In recent years, the goal of treating CML has fundamentally shifted from controlling the disease process with a TKI medication (e.g. Gleevec, Tasigna, Sprycel, Bosulif) to something more ambitious: a suppression of CML that is so profound that treatment will no longer be needed. Preliminary studies found that stopping treatment was feasible in people with a deep molecular response that was sustained for one or more years. That finding led to larger studies using various treatment regimens.
The largest study to date, called ENESTop, reported its results at this year’s meeting of the American Society of Clinical Oncology (ASCO). The study involved people on Gleevec who switched to Tasigna for a few years, then stopped treatment. Overall, about 58% remained in treatment-free remission (TFR) – no worsening of their CML – for at least a year (Hughes and colleagues. ASCO 2016; abstract 7054). See Stopping treatment – findings of the largest study to date, CML-IQ, May 26, 2016.
People in the ENESTop trial had been taking a medication for an average of seven years before they stopped treatment. But was it possible to stop treatment earlier?
This was the question explored in a second study called ENESTFreedom (Hochhaus and colleagues. ASCO 2016; abstract 7001). All of the people in this study had started treatment with Tasigna rather than Gleevec or another TKI. Another important difference was that people were on Tasigna for only 3-4 years. Those who achieved a deep molecular response (defined as a 4-log reduction in disease activity, and a 4.5-log reduction at their last assessment) were eligible to stop treatment right away.

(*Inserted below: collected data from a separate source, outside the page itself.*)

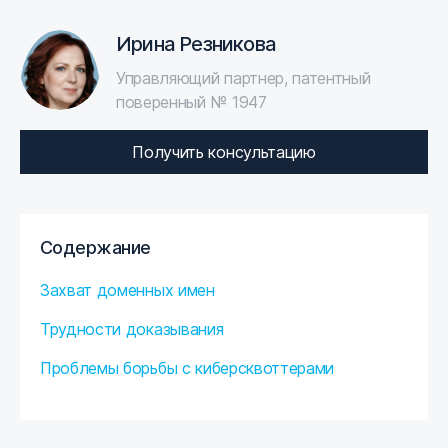
Ирина Резникова
Управляющий партнер, патентный
поверенный № 1947
Получить консультацию
Содержание
Захват доменных имен
Трудности доказывания
Проблемы борьбы с киберсквоттерами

Overall, 190 people stopped Tasigna and entered the TFR phase of the study. After one year, 52% remained in remission and didn’t need to re-start their medication. Among those who lost their deep response off treatment, all were able to re-achieve a major molecular response (a 3-log reduction) within two months of starting treatment again, and almost 90% regained their deep response (4.5-log reduction) within four months.

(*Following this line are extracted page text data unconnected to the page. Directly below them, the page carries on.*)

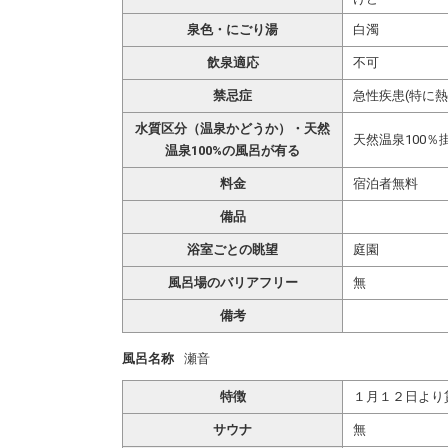
泉色・にごり湯
白濁
飲泉適応
不可
禁忌症
急性疾患(特に
水質区分（温泉かどうか）・天然
天然温泉100％
温泉100%の風呂が有る
料金
宿泊者無料
備品
浴室ごとの眺望
庭園
風呂場のバリアフリー
無
備考
風呂名称
瀬音
特徴
１月１２日より
サウナ
無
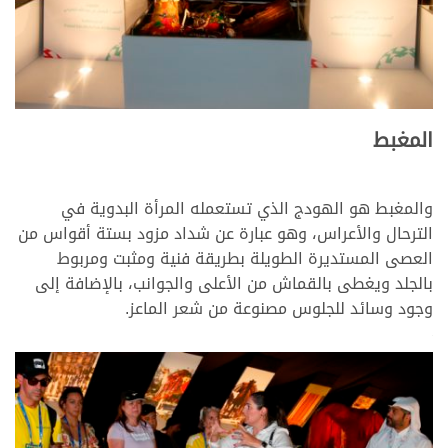
>
المغبط
والمغبط هو الهودج الذي تستعمله المرأة البدوية في
الترحال والأعراس، وهو عبارة عن شداد مزود بستة أقواس من
العصى المستديرة الطويلة بطريقة فنية ومثبت ومربوط
بالجلد ويغطى بالقماش من الأعلى والجوانب، بالإضافة إلى
وجود وسائد للجلوس مصنوعة من شعر الماعز.
>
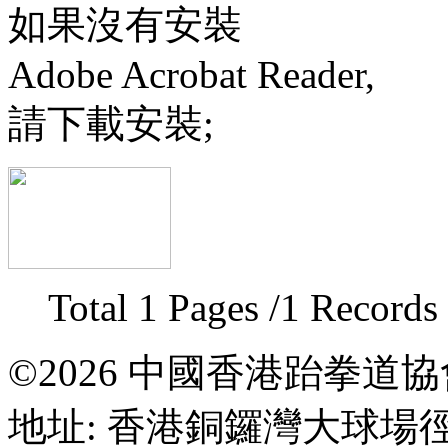
如果沒有安裝
Adobe Acrobat Reader,
請下載安裝;
Total 1 Pages /1 Records
©2026 中國香港跆拳道
地址: 香港銅鑼灣大球場徑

Prior studies have shown that people who start treatment with one of the second-generation TKIs (Tasigna, Sprycel, Bosulif) can achieve a deep molecular response earlier than if they start with Gleevec (Hughes and colleagues. Haematology 2015;100: abstract 229). The results of the ENESTFreedom study now suggest that this early response can mean stopping treatment earlier – within 3-4 years of starting the regimen. This would reduce the time on treatment by a few years. For people with a deep response, there’s a 50:50 chance that they can remain off treatment for at least a year (and avoid many of the medication-related side effects). And for those who unsuccessfully stop their medication, they can simply re-start their medication and be no worse off than they were before.